[Stored entries]

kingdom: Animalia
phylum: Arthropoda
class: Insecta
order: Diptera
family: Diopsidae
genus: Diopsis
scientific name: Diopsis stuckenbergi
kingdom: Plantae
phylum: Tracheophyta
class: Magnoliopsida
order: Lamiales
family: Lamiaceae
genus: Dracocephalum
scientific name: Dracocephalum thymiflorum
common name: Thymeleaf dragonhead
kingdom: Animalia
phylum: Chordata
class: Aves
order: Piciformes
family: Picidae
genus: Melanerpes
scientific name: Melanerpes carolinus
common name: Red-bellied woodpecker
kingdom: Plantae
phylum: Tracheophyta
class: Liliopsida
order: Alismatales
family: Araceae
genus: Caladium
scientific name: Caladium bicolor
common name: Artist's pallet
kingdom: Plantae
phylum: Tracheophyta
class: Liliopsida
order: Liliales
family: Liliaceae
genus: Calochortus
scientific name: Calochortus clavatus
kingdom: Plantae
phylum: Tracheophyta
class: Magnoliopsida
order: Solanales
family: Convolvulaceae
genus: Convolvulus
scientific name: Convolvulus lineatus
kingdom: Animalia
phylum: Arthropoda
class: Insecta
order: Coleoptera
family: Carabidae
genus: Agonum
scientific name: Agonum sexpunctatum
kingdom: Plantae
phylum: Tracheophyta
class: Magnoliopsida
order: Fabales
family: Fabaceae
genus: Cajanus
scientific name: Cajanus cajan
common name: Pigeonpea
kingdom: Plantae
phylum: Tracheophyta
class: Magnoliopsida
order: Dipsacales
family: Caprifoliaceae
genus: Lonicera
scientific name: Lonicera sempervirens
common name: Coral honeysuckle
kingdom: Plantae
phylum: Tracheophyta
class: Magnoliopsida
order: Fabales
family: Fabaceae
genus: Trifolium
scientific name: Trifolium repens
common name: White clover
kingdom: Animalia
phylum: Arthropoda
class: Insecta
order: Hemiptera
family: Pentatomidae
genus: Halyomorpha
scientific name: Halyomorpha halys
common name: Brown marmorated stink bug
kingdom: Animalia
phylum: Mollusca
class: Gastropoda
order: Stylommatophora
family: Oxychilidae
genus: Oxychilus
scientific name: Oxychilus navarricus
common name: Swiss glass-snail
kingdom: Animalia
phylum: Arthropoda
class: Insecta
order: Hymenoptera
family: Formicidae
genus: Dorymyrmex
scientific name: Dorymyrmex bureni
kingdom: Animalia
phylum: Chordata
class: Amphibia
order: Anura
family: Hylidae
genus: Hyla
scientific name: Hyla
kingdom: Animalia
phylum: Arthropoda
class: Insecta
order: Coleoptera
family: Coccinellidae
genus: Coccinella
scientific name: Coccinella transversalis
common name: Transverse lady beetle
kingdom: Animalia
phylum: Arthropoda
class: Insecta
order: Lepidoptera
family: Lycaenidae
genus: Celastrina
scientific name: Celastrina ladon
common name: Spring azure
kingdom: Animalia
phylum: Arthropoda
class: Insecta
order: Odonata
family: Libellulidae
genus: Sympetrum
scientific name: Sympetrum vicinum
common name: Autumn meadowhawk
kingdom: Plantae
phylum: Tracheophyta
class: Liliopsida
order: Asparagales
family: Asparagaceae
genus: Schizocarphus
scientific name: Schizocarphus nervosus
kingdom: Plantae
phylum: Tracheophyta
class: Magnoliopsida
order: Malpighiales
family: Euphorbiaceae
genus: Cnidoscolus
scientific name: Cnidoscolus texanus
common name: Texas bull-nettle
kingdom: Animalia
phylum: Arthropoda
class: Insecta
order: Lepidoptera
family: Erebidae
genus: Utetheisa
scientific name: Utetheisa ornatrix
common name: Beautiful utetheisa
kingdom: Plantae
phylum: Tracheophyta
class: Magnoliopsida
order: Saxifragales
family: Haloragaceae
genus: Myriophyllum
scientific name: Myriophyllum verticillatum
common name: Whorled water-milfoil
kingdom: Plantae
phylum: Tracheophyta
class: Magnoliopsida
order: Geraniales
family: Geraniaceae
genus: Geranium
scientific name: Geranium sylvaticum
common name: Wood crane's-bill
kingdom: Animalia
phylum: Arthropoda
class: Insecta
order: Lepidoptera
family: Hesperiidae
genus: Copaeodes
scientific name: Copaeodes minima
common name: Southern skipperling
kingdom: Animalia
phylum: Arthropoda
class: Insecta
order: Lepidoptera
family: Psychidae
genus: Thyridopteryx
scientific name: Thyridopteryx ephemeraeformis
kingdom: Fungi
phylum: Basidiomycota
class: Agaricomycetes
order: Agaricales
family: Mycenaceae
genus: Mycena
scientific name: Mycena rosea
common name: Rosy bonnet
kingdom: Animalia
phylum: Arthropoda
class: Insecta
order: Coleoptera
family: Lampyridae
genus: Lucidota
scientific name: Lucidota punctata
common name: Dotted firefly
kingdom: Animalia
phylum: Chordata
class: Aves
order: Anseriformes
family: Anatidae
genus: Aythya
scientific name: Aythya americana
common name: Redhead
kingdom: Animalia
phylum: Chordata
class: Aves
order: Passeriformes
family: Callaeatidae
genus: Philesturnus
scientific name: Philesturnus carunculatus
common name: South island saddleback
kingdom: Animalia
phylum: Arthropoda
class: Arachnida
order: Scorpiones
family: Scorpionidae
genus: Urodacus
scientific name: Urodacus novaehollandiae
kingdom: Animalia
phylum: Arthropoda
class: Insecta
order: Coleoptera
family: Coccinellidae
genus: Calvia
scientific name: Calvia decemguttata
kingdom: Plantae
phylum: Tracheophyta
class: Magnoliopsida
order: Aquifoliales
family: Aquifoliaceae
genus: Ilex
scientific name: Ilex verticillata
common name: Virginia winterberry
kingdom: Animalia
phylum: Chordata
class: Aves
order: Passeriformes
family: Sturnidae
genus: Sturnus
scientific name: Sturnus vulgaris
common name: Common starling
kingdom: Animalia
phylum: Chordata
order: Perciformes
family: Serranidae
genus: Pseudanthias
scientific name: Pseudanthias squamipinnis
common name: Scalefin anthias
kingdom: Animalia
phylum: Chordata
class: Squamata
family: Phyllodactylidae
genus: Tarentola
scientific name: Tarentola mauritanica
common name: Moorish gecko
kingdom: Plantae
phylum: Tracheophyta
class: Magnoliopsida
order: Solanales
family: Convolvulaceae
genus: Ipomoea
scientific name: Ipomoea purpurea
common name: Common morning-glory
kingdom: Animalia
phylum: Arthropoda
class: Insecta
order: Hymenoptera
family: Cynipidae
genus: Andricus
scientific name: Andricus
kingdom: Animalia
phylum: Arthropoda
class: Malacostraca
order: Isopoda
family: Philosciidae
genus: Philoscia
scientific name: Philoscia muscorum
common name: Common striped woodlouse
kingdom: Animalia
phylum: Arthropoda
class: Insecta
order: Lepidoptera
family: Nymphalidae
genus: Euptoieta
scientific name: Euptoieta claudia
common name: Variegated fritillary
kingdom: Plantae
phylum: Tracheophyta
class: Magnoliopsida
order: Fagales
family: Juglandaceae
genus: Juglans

__Short problem__. Reproduce each line from every entry above without any changes.

__Reply__.
kingdom: Animalia
phylum: Arthropoda
class: Insecta
order: Diptera
family: Diopsidae
genus: Diopsis
scientific name: Diopsis stuckenbergi
kingdom: Plantae
phylum: Tracheophyta
class: Magnoliopsida
order: Lamiales
family: Lamiaceae
genus: Dracocephalum
scientific name: Dracocephalum thymiflorum
common name: Thymeleaf dragonhead
kingdom: Animalia
phylum: Chordata
class: Aves
order: Piciformes
family: Picidae
genus: Melanerpes
scientific name: Melanerpes carolinus
common name: Red-bellied woodpecker
kingdom: Plantae
phylum: Tracheophyta
class: Liliopsida
order: Alismatales
family: Araceae
genus: Caladium
scientific name: Caladium bicolor
common name: Artist's pallet
kingdom: Plantae
phylum: Tracheophyta
class: Liliopsida
order: Liliales
family: Liliaceae
genus: Calochortus
scientific name: Calochortus clavatus
kingdom: Plantae
phylum: Tracheophyta
class: Magnoliopsida
order: Solanales
family: Convolvulaceae
genus: Convolvulus
scientific name: Convolvulus lineatus
kingdom: Animalia
phylum: Arthropoda
class: Insecta
order: Coleoptera
family: Carabidae
genus: Agonum
scientific name: Agonum sexpunctatum
kingdom: Plantae
phylum: Tracheophyta
class: Magnoliopsida
order: Fabales
family: Fabaceae
genus: Cajanus
scientific name: Cajanus cajan
common name: Pigeonpea
kingdom: Plantae
phylum: Tracheophyta
class: Magnoliopsida
order: Dipsacales
family: Caprifoliaceae
genus: Lonicera
scientific name: Lonicera sempervirens
common name: Coral honeysuckle
kingdom: Plantae
phylum: Tracheophyta
class: Magnoliopsida
order: Fabales
family: Fabaceae
genus: Trifolium
scientific name: Trifolium repens
common name: White clover
kingdom: Animalia
phylum: Arthropoda
class: Insecta
order: Hemiptera
family: Pentatomidae
genus: Halyomorpha
scientific name: Halyomorpha halys
common name: Brown marmorated stink bug
kingdom: Animalia
phylum: Mollusca
class: Gastropoda
order: Stylommatophora
family: Oxychilidae
genus: Oxychilus
scientific name: Oxychilus navarricus
common name: Swiss glass-snail
kingdom: Animalia
phylum: Arthropoda
class: Insecta
order: Hymenoptera
family: Formicidae
genus: Dorymyrmex
scientific name: Dorymyrmex bureni
kingdom: Animalia
phylum: Chordata
class: Amphibia
order: Anura
family: Hylidae
genus: Hyla
scientific name: Hyla
kingdom: Animalia
phylum: Arthropoda
class: Insecta
order: Coleoptera
family: Coccinellidae
genus: Coccinella
scientific name: Coccinella transversalis
common name: Transverse lady beetle
kingdom: Animalia
phylum: Arthropoda
class: Insecta
order: Lepidoptera
family: Lycaenidae
genus: Celastrina
scientific name: Celastrina ladon
common name: Spring azure
kingdom: Animalia
phylum: Arthropoda
class: Insecta
order: Odonata
family: Libellulidae
genus: Sympetrum
scientific name: Sympetrum vicinum
common name: Autumn meadowhawk
kingdom: Plantae
phylum: Tracheophyta
class: Liliopsida
order: Asparagales
family: Asparagaceae
genus: Schizocarphus
scientific name: Schizocarphus nervosus
kingdom: Plantae
phylum: Tracheophyta
class: Magnoliopsida
order: Malpighiales
family: Euphorbiaceae
genus: Cnidoscolus
scientific name: Cnidoscolus texanus
common name: Texas bull-nettle
kingdom: Animalia
phylum: Arthropoda
class: Insecta
order: Lepidoptera
family: Erebidae
genus: Utetheisa
scientific name: Utetheisa ornatrix
common name: Beautiful utetheisa
kingdom: Plantae
phylum: Tracheophyta
class: Magnoliopsida
order: Saxifragales
family: Haloragaceae
genus: Myriophyllum
scientific name: Myriophyllum verticillatum
common name: Whorled water-milfoil
kingdom: Plantae
phylum: Tracheophyta
class: Magnoliopsida
order: Geraniales
family: Geraniaceae
genus: Geranium
scientific name: Geranium sylvaticum
common name: Wood crane's-bill
kingdom: Animalia
phylum: Arthropoda
class: Insecta
order: Lepidoptera
family: Hesperiidae
genus: Copaeodes
scientific name: Copaeodes minima
common name: Southern skipperling
kingdom: Animalia
phylum: Arthropoda
class: Insecta
order: Lepidoptera
family: Psychidae
genus: Thyridopteryx
scientific name: Thyridopteryx ephemeraeformis
kingdom: Fungi
phylum: Basidiomycota
class: Agaricomycetes
order: Agaricales
family: Mycenaceae
genus: Mycena
scientific name: Mycena rosea
common name: Rosy bonnet
kingdom: Animalia
phylum: Arthropoda
class: Insecta
order: Coleoptera
family: Lampyridae
genus: Lucidota
scientific name: Lucidota punctata
common name: Dotted firefly
kingdom: Animalia
phylum: Chordata
class: Aves
order: Anseriformes
family: Anatidae
genus: Aythya
scientific name: Aythya americana
common name: Redhead
kingdom: Animalia
phylum: Chordata
class: Aves
order: Passeriformes
family: Callaeatidae
genus: Philesturnus
scientific name: Philesturnus carunculatus
common name: South island saddleback
kingdom: Animalia
phylum: Arthropoda
class: Arachnida
order: Scorpiones
family: Scorpionidae
genus: Urodacus
scientific name: Urodacus novaehollandiae
kingdom: Animalia
phylum: Arthropoda
class: Insecta
order: Coleoptera
family: Coccinellidae
genus: Calvia
scientific name: Calvia decemguttata
kingdom: Plantae
phylum: Tracheophyta
class: Magnoliopsida
order: Aquifoliales
family: Aquifoliaceae
genus: Ilex
scientific name: Ilex verticillata
common name: Virginia winterberry
kingdom: Animalia
phylum: Chordata
class: Aves
order: Passeriformes
family: Sturnidae
genus: Sturnus
scientific name: Sturnus vulgaris
common name: Common starling
kingdom: Animalia
phylum: Chordata
order: Perciformes
family: Serranidae
genus: Pseudanthias
scientific name: Pseudanthias squamipinnis
common name: Scalefin anthias
kingdom: Animalia
phylum: Chordata
class: Squamata
family: Phyllodactylidae
genus: Tarentola
scientific name: Tarentola mauritanica
common name: Moorish gecko
kingdom: Plantae
phylum: Tracheophyta
class: Magnoliopsida
order: Solanales
family: Convolvulaceae
genus: Ipomoea
scientific name: Ipomoea purpurea
common name: Common morning-glory
kingdom: Animalia
phylum: Arthropoda
class: Insecta
order: Hymenoptera
family: Cynipidae
genus: Andricus
scientific name: Andricus
kingdom: Animalia
phylum: Arthropoda
class: Malacostraca
order: Isopoda
family: Philosciidae
genus: Philoscia
scientific name: Philoscia muscorum
common name: Common striped woodlouse
kingdom: Animalia
phylum: Arthropoda
class: Insecta
order: Lepidoptera
family: Nymphalidae
genus: Euptoieta
scientific name: Euptoieta claudia
common name: Variegated fritillary
kingdom: Plantae
phylum: Tracheophyta
class: Magnoliopsida
order: Fagales
family: Juglandaceae
genus: Juglans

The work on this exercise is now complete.